Return all of the data that follows precisely, leaving every image out.

START GIVEN RECORDS

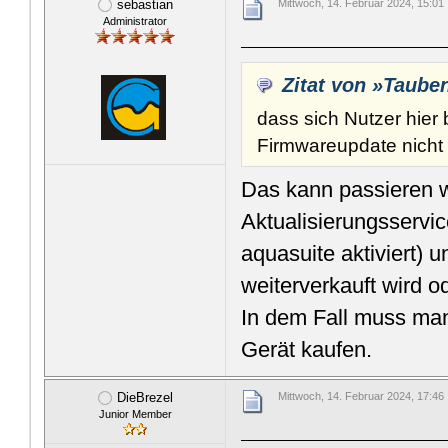
sebastian
Mittwoch, 14. Februar 2024, 15:01
Administrator
Zitat von »Taube
dass sich Nutzer hier
Firmwareupdate nicht
Das kann passieren 
Aktualisierungsservic
aquasuite aktiviert) 
weiterverkauft wird o
In dem Fall muss man 
Gerät kaufen.
DieBrezel
Mittwoch, 14. Februar 2024, 17:46
Junior Member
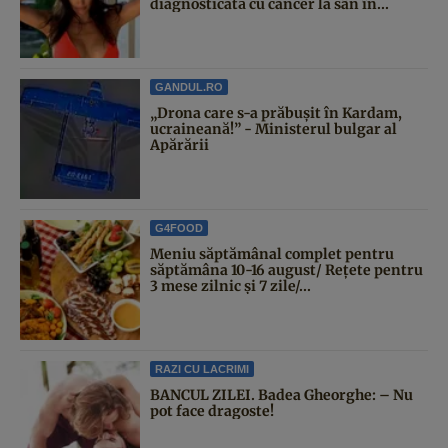
diagnosticată cu cancer la sân în...
GANDUL.RO
„Drona care s-a prăbușit în Kardam,
ucraineană!” - Ministerul bulgar al
Apărării
G4FOOD
Meniu săptămânal complet pentru
săptămâna 10-16 august/ Rețete pentru
3 mese zilnic și 7 zile/...
RAZI CU LACRIMI
BANCUL ZILEI. Badea Gheorghe: – Nu
pot face dragoste!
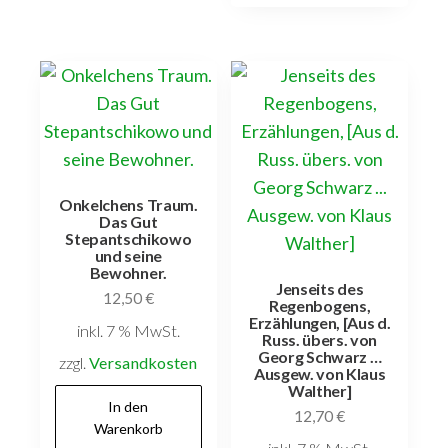
Onkelchens Traum.
Das Gut
Stepantschikowo
und seine
Bewohner.
Jenseits des
12,50
€
Regenbogens,
Erzählungen, [Aus d.
inkl. 7 % MwSt.
Russ. übers. von
Georg Schwarz …
zzgl.
Versandkosten
Ausgew. von Klaus
Walther]
In den
12,70
€
Warenkorb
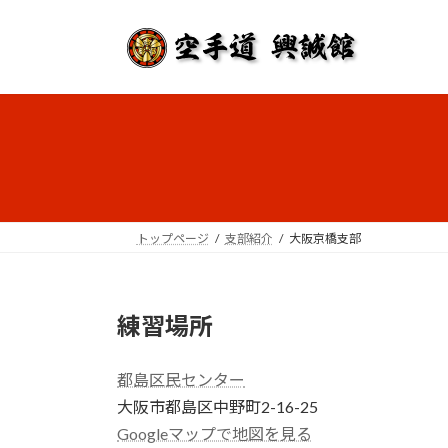
コ
ナ
ン
ビ
テ
ゲ
ン
ー
ツ
シ
へ
ョ
ス
ン
キ
に
ッ
移
プ
動
トップページ
支部紹介
大阪京橋支部
練習場所
都島区民センター
大阪市都島区中野町2-16-25
Googleマップで地図を見る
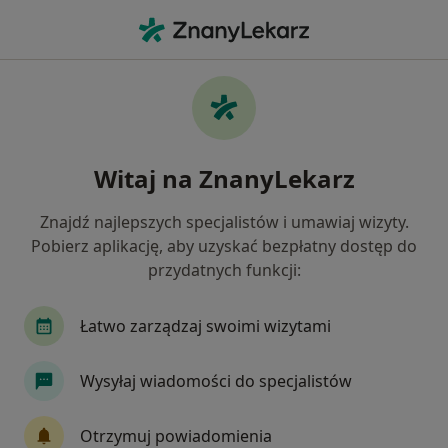
Me
Interna • Sędziszów Małopolski, podkarpackie
Filtry
• 1
Mapa
Interna placówki w Sędziszowie
Witaj na ZnanyLekarz
Małopolskim
Jak działają wyniki wyszukiwania
Znajdź najlepszych specjalistów i umawiaj wizyty.
Pobierz aplikację, aby uzyskać bezpłatny dostęp do
przydatnych funkcji:
Łatwo zarządzaj swoimi wizytami
Wysyłaj wiadomości do specjalistów
Piomar
Otrzymuj powiadomienia
Interna, Medycyna rodzinna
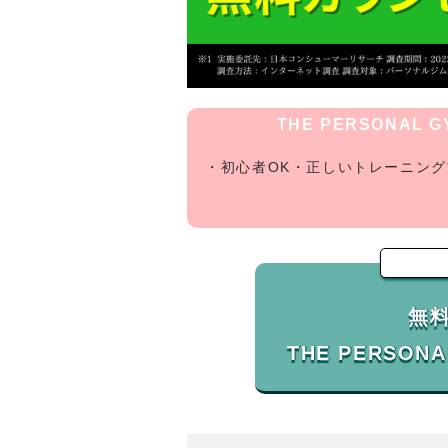
THE PERSONAL
・初心者OK・正しいトレーニン
無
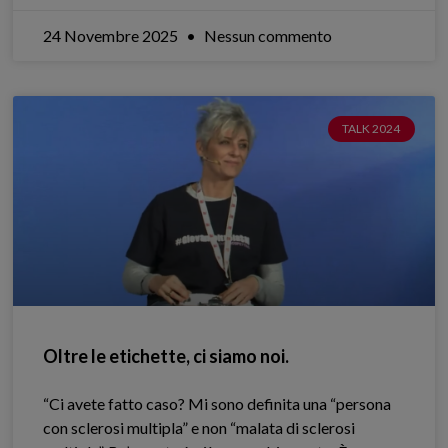
24 Novembre 2025
Nessun commento
TALK 2024
Oltre le etichette, ci siamo noi.
“Ci avete fatto caso? Mi sono definita una “persona
con sclerosi multipla” e non “malata di sclerosi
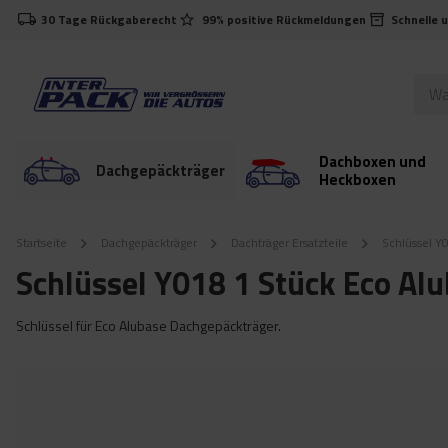
30 Tage Rückgaberecht
99% positive Rückmeldungen
Schnelle 
Dachboxen und
Dachgepäckträger
Heckboxen
Startseite
Dachgepäckträger
Dachträger Ersatzteile
Schlüssel Y
Schlüssel Y018 1 Stück Eco Al
Schlüssel für Eco Alubase Dachgepäckträger.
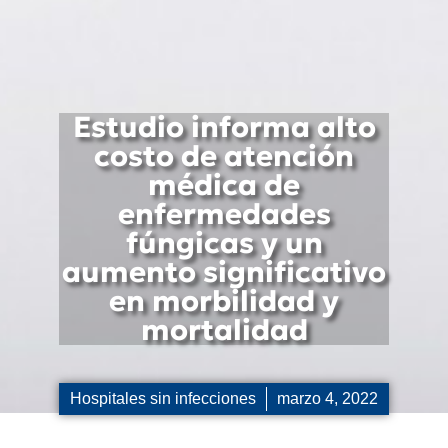
Estudio informa alto
costo de atención
médica de
enfermedades
fúngicas y un
aumento significativo
en morbilidad y
mortalidad
Hospitales sin infecciones
marzo 4, 2022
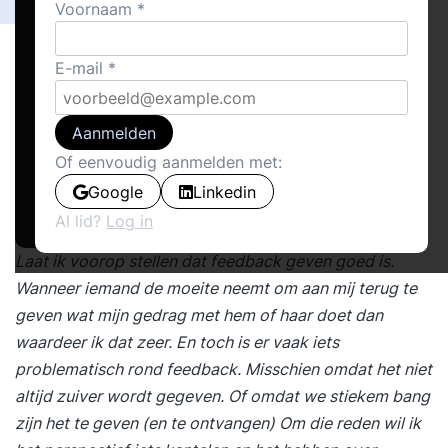
Voornaam
E-mail
Aanmelden
Of eenvoudig aanmelden met:
Google
Linkedin
Al lid?
Log in
Laat ik voorop stellen dat
feedback geven
goed is.
Wanneer iemand de moeite neemt om aan mij terug te
geven wat mijn gedrag met hem of haar doet dan
waardeer ik dat zeer. En toch is er vaak iets
problematisch rond feedback. Misschien omdat het niet
altijd zuiver wordt gegeven. Of omdat we stiekem bang
zijn het te geven (en te ontvangen) Om die reden wil ik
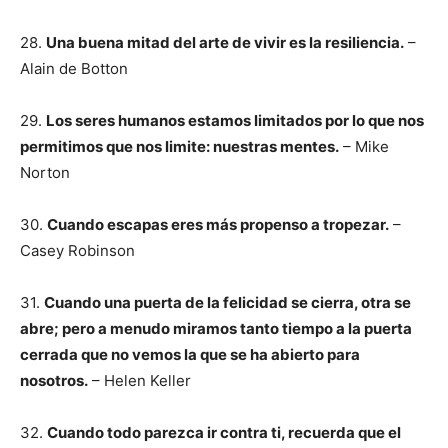
28.
Una buena mitad del arte de vivir es la resiliencia.
–
Alain de Botton
29.
Los seres humanos estamos limitados por lo que nos
permitimos que nos limite: nuestras mentes.
– Mike
Norton
30.
Cuando escapas eres más propenso a tropezar.
–
Casey Robinson
31.
Cuando una puerta de la felicidad se cierra, otra se
abre; pero a menudo miramos tanto tiempo a la puerta
cerrada que no vemos la que se ha abierto para
nosotros.
– Helen Keller
32.
Cuando todo parezca ir contra ti, recuerda que el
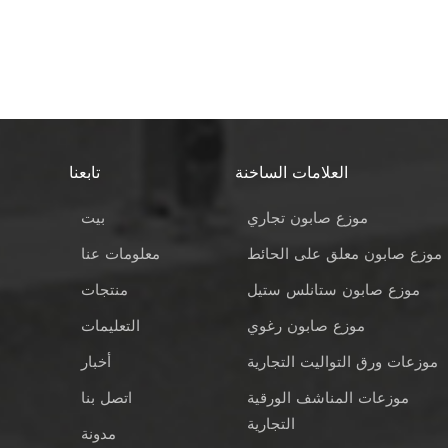
العلامات الساخنة
تابعنا
موزع صابون تجاري
بيت
موزع صابون معلق على الحائط
معلومات عنا
موزع صابون ستانلس ستيل
منتجات
موزع صابون رغوي
التعليمات
موزعات ورق التواليت التجارية
أخبار
موزعات المناشف الورقية
اتصل بنا
التجارية
مدونة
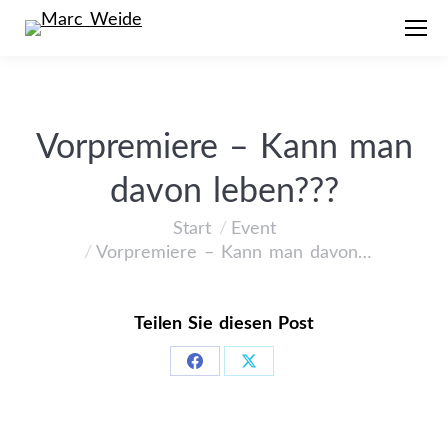
Vorpremiere – Kann man
davon leben???
Start
Event
Sie befinden sich hier:
Vorpremiere – Kann man davon…
Teilen Sie diesen Post
Share
Share
on
on
Facebook
X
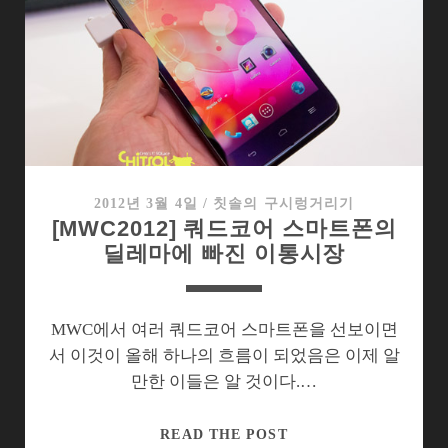
가
를
탓
하
는
허
망
한
이
2012년 3월 4일
/
칫솔의 구시렁거리기
[MWC2012] 쿼드코어 스마트폰의
통
딜레마에 빠진 이통시장
사
MWC에서 여러 쿼드코어 스마트폰을 선보이면
서 이것이 올해 하나의 흐름이 되었음은 이제 알
만한 이들은 알 것이다.…
[MWC2012]
READ THE POST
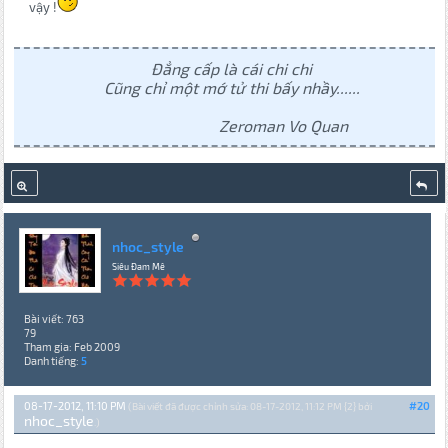
vậy !
Đẳng cấp là cái chi chi
Cũng chỉ một mớ tử thi bấy nhầy......
Zeroman Vo Quan
nhoc_style
Siêu Đam Mê
Bài viết: 763
79
Tham gia: Feb 2009
Danh tiếng:
5
08-17-2012, 11:10 PM
#20
(Bài viết đã được chỉnh sửa: 08-17-2012, 11:12 PM {2} bởi
nhoc_style
.)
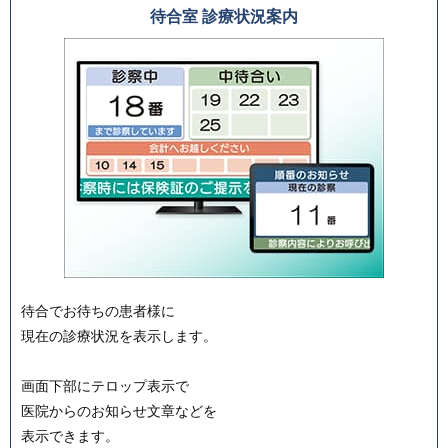
待合室 診療状況案内
待合でお待ちの患者様に
現在の診療状況を表示します。
画面下部にテロップ表示で
医院からのお知らせ文章などを
表示できます。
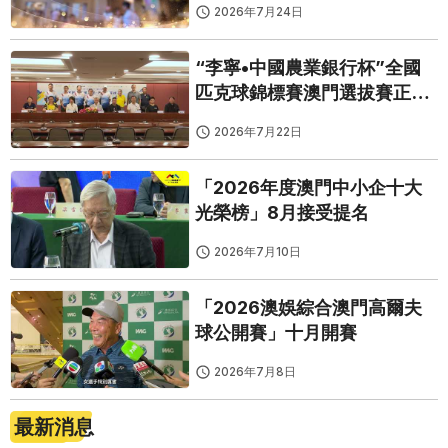
2026年7月24日
“李寧•中國農業銀行杯”全國
匹克球錦標賽澳門選拔賽正式
啟動
2026年7月22日
「2026年度澳門中小企十大
光榮榜」8月接受提名
2026年7月10日
「2026澳娛綜合澳門高爾夫
球公開賽」十月開賽
2026年7月8日
最新消息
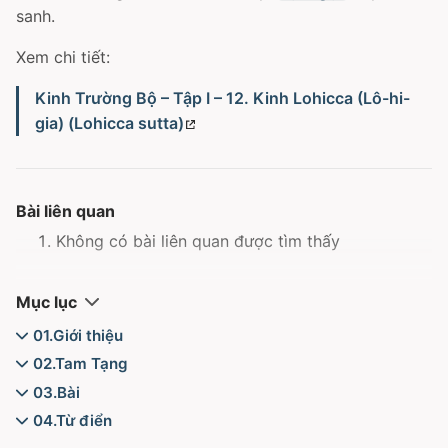
sanh.
Xem chi tiết:
Kinh Trường Bộ – Tập I – 12. Kinh Lohicca (Lô-hi-
gia) (Lohicca sutta)
Bài liên quan
Không có bài liên quan được tìm thấy
Mục lục
01.Giới thiệu
Thư viện
02.Tam Tạng
Từ điển - Mục lục
Tăng Chi Bộ
03.Bài
Kinh Tăng Chi Bộ - Chương I - Một Pháp
[[Chánh niệm]], tỉnh giác là gì?
Tiểu Bộ
04.Từ điển
- I. Phẩm Sắc
[[Chánh pháp]] của Phật [[Gotama]] làm rõ
[[Trưởng lão]] Ni Kệ - Phẩm I - Tập Một
A-la-hán
Trung Bộ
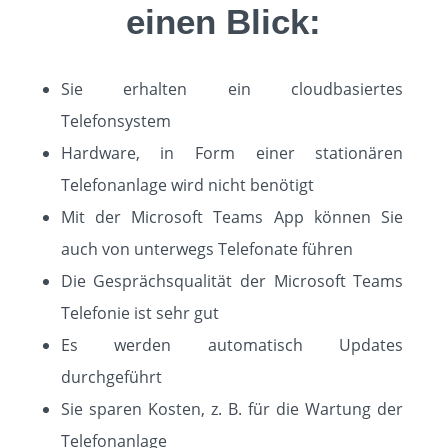
einen Blick:
Sie erhalten ein cloudbasiertes
Telefonsystem
Hardware, in Form einer stationären
Telefonanlage wird nicht benötigt
Mit der Microsoft Teams App können Sie
auch von unterwegs Telefonate führen
Die Gesprächsqualität der Microsoft Teams
Telefonie ist sehr gut
Es werden automatisch Updates
durchgeführt
Sie sparen Kosten, z. B. für die Wartung der
Telefonanlage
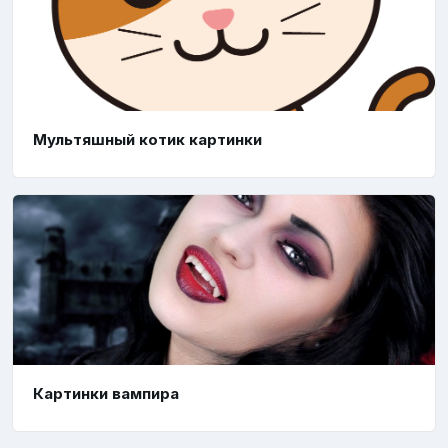
Мультяшный котик картинки
Картинки вампира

END GIVEN RECORDS

■ **ANSWER BELOW**:
sebastian
Mittwoch, 14. Februar 2024, 15:01
Administrator
Zitat von »Taube
dass sich Nutzer hier
Firmwareupdate nicht
Das kann passieren 
Aktualisierungsservic
aquasuite aktiviert) 
weiterverkauft wird o
In dem Fall muss man 
Gerät kaufen.
DieBrezel
Mittwoch, 14. Februar 2024, 17:46
Junior Member
diagnosticată cu cancer la sân în...
GANDUL.RO
„Drona care s-a prăbușit în Kardam,
ucraineană!” - Ministerul bulgar al
Apărării
G4FOOD
Meniu săptămânal complet pentru
săptămâna 10-16 august/ Rețete pentru
3 mese zilnic și 7 zile/...
RAZI CU LACRIMI
BANCUL ZILEI. Badea Gheorghe: – Nu
pot face dragoste!
Onkelchens Traum.
Das Gut
Stepantschikowo
und seine
Bewohner.
Jenseits des
12,50
€
Regenbogens,
Erzählungen, [Aus d.
inkl. 7 % MwSt.
Russ. übers. von
Georg Schwarz …
zzgl.
Versandkosten
Ausgew. von Klaus
Walther]
In den
12,70
€
Warenkorb
コ
ナ
ン
ビ
テ
ゲ
ン
ー
ツ
シ
へ
ョ
ス
ン
キ
に
ッ
移
プ
動
トップページ
支部紹介
大阪京橋支部
練習場所
都島区民センター
大阪市都島区中野町2-16-25
Googleマップで地図を見る
Me
Interna • Sędziszów Małopolski, podkarpackie
Filtry
• 1
Mapa
Interna placówki w Sędziszowie
Witaj na ZnanyLekarz
Małopolskim
Jak działają wyniki wyszukiwania
Znajdź najlepszych specjalistów i umawiaj wizyty.
Pobierz aplikację, aby uzyskać bezpłatny dostęp do
przydatnych funkcji:
Łatwo zarządzaj swoimi wizytami
Wysyłaj wiadomości do specjalistów
Piomar
Otrzymuj powiadomienia
Interna, Medycyna rodzinna
THE PERSONAL
・初心者OK・正しいトレーニン
無
24 Novembre 2025
Nessun commento
TALK 2024
Oltre le etichette, ci siamo noi.
“Ci avete fatto caso? Mi sono definita una “persona
con sclerosi multipla” e non “malata di sclerosi
30 Tage Rückgaberecht
99% positive Rückmeldungen
Schnelle 
Dachboxen und
Dachgepäckträger
Heckboxen
Startseite
Dachgepäckträger
Dachträger Ersatzteile
Schlüssel Y
Schlüssel Y018 1 Stück Eco Al
Schlüssel für Eco Alubase Dachgepäckträger.
Estudio informa alto
costo de atención
médica de
enfermedades
fúngicas y un
aumento significativo
en morbilidad y
mortalidad
Hospitales sin infecciones
marzo 4, 2022
Voornaam
E-mail
Aanmelden
Of eenvoudig aanmelden met:
Google
Linkedin
Al lid?
Log in
Laat ik voorop stellen dat
feedback geven
goed is.
Wanneer iemand de moeite neemt om aan mij terug te
geven wat mijn gedrag met hem of haar doet dan
waardeer ik dat zeer. En toch is er vaak iets
problematisch rond feedback. Misschien omdat het niet
altijd zuiver wordt gegeven. Of omdat we stiekem bang
zijn het te geven (en te ontvangen) Om die reden wil ik
28.
Una buena mitad del arte de vivir es la resiliencia.
–
Alain de Botton
29.
Los seres humanos estamos limitados por lo que nos
permitimos que nos limite: nuestras mentes.
– Mike
Norton
30.
Cuando escapas eres más propenso a tropezar.
–
Casey Robinson
31.
Cuando una puerta de la felicidad se cierra, otra se
abre; pero a menudo miramos tanto tiempo a la puerta
cerrada que no vemos la que se ha abierto para
nosotros.
– Helen Keller
32.
Cuando todo parezca ir contra ti, recuerda que el
العلامات الساخنة
تابعنا
موزع صابون تجاري
بيت
موزع صابون معلق على الحائط
معلومات عنا
موزع صابون ستانلس ستيل
منتجات
موزع صابون رغوي
التعليمات
موزعات ورق التواليت التجارية
أخبار
موزعات المناشف الورقية
اتصل بنا
التجارية
مدونة
Vorpremiere – Kann man
davon leben???
Start
Event
Sie befinden sich hier:
Vorpremiere – Kann man davon…
Teilen Sie diesen Post
Share
Share
on
on
Facebook
X
가
를
탓
하
는
허
망
한
이
2012년 3월 4일
/
칫솔의 구시렁거리기
[MWC2012] 쿼드코어 스마트폰의
통
딜레마에 빠진 이통시장
사
MWC에서 여러 쿼드코어 스마트폰을 선보이면
서 이것이 올해 하나의 흐름이 되었음은 이제 알
만한 이들은 알 것이다.…
[MWC2012]
READ THE POST
vậy !
Đẳng cấp là cái chi chi
Cũng chỉ một mớ tử thi bấy nhầy......
Zeroman Vo Quan
nhoc_style
Siêu Đam Mê
Bài viết: 763
79
Tham gia: Feb 2009
Danh tiếng:
5
08-17-2012, 11:10 PM
#20
(Bài viết đã được chỉnh sửa: 08-17-2012, 11:12 PM {2} bởi
nhoc_style
.)
待合室 診療状況案内
待合でお待ちの患者様に
現在の診療状況を表示します。
画面下部にテロップ表示で
医院からのお知らせ文章などを
表示できます。
2026年7月24日
“李寧•中國農業銀行杯”全國
匹克球錦標賽澳門選拔賽正式
啟動
2026年7月22日
「2026年度澳門中小企十大
光榮榜」8月接受提名
2026年7月10日
「2026澳娛綜合澳門高爾夫
球公開賽」十月開賽
2026年7月8日
最新消息
sanh.
Xem chi tiết:
Kinh Trường Bộ – Tập I – 12. Kinh Lohicca (Lô-hi-
gia) (Lohicca sutta)
Bài liên quan
Không có bài liên quan được tìm thấy
Mục lục
01.Giới thiệu
Thư viện
02.Tam Tạng
Từ điển - Mục lục
Tăng Chi Bộ
03.Bài
Kinh Tăng Chi Bộ - Chương I - Một Pháp
[[Chánh niệm]], tỉnh giác là gì?
Tiểu Bộ
04.Từ điển
- I. Phẩm Sắc
[[Chánh pháp]] của Phật [[Gotama]] làm rõ
[[Trưởng lão]] Ni Kệ - Phẩm I - Tập Một
A-la-hán
Trung Bộ
einen Blick:
Sie erhalten ein cloudbasiertes
Telefonsystem
Hardware, in Form einer stationären
Telefonanlage wird nicht benötigt
Mit der Microsoft Teams App können Sie
auch von unterwegs Telefonate führen
Die Gesprächsqualität der Microsoft Teams
Telefonie ist sehr gut
Es werden automatisch Updates
durchgeführt
Sie sparen Kosten, z. B. für die Wartung der
Telefonanlage
Мультяшный котик картинки
Картинки вампира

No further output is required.